◆ **Task item**:
Quote every line of text from the listing below word for word, leaving the pictures out of your answer.

Dataset entries
....

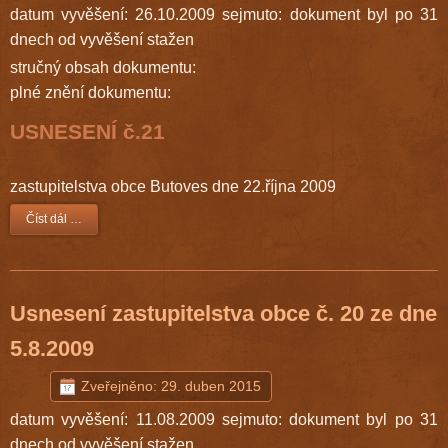
datum vyvěšení: 26.10.2009 sejmuto: dokument byl po 31
dnech od vyvěšení stažen
stručný obsah dokumentu:
plné znění dokumentu:
USNESENÍ č.21
zastupitelstva obce Butoves dne 22.října 2009
Číst dál …
Usnesení zastupitelstva obce č. 20 ze dne
5.8.2009
Zveřejněno: 29. duben 2015
datum vyvěšení: 11.08.2009 sejmuto: dokument byl po 31
dnech od vyvěšení stažen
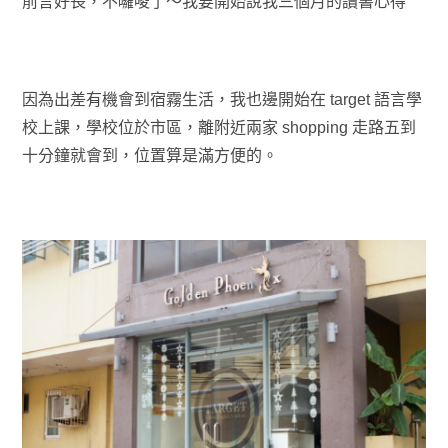
前言好長，不囉唆了～我要開始說我三個月的讀書心得
因為出差有機會到宿霧生活，我也邊開始在 target 語言學
校上課，學校位於市區，離附近兩家 shopping 走路五到
十分鐘就會到，位置算是滿方便的。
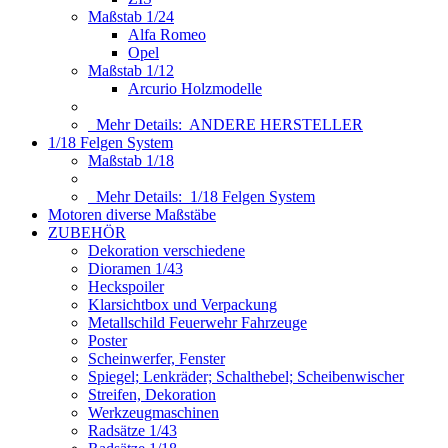
Maßstab 1/24
Alfa Romeo
Opel
Maßstab 1/12
Arcurio Holzmodelle
Mehr Details:
ANDERE HERSTELLER
1/18 Felgen System
Maßstab 1/18
Mehr Details:
1/18 Felgen System
Motoren diverse Maßstäbe
ZUBEHÖR
Dekoration verschiedene
Dioramen 1/43
Heckspoiler
Klarsichtbox und Verpackung
Metallschild Feuerwehr Fahrzeuge
Poster
Scheinwerfer, Fenster
Spiegel; Lenkräder; Schalthebel; Scheibenwischer
Streifen, Dekoration
Werkzeugmaschinen
Radsätze 1/43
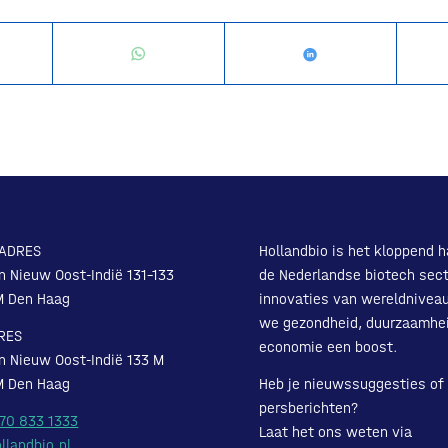
ADRES
Hollandbio is het kloppend h
n Nieuw Oost-Indië 131-133
de Nederlandse biotech sect
M Den Haag
innovaties van wereldnivea
we gezondheid, duurzaamhe
RES
economie een boost.
n Nieuw Oost-Indië 133 M
M Den Haag
Heb je nieuwssuggesties of
persberichten?
 70 833 1333
Laat het ons weten via
llandbio.nl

....

◆ **Exercise output**:
datum vyvěšení: 26.10.2009 sejmuto: dokument byl po 31
dnech od vyvěšení stažen
stručný obsah dokumentu:
plné znění dokumentu:
USNESENÍ č.21
zastupitelstva obce Butoves dne 22.října 2009
Číst dál …
Usnesení zastupitelstva obce č. 20 ze dne
5.8.2009
Zveřejněno: 29. duben 2015
datum vyvěšení: 11.08.2009 sejmuto: dokument byl po 31
dnech od vyvěšení stažen
前言好長，不囉唆了～我要開始說我三個月的讀書心得
因為出差有機會到宿霧生活，我也邊開始在 target 語言學
校上課，學校位於市區，離附近兩家 shopping 走路五到
十分鐘就會到，位置算是滿方便的。
Maßstab 1/24
Alfa Romeo
Opel
Maßstab 1/12
Arcurio Holzmodelle
Mehr Details:
ANDERE HERSTELLER
1/18 Felgen System
Maßstab 1/18
Mehr Details:
1/18 Felgen System
Motoren diverse Maßstäbe
ZUBEHÖR
Dekoration verschiedene
Dioramen 1/43
Heckspoiler
Klarsichtbox und Verpackung
Metallschild Feuerwehr Fahrzeuge
Poster
Scheinwerfer, Fenster
Spiegel; Lenkräder; Schalthebel; Scheibenwischer
Streifen, Dekoration
Werkzeugmaschinen
Radsätze 1/43
ADRES
Hollandbio is het kloppend h
n Nieuw Oost-Indië 131-133
de Nederlandse biotech sect
M Den Haag
innovaties van wereldnivea
we gezondheid, duurzaamhe
RES
economie een boost.
n Nieuw Oost-Indië 133 M
M Den Haag
Heb je nieuwssuggesties of
persberichten?
 70 833 1333
Laat het ons weten via
llandbio.nl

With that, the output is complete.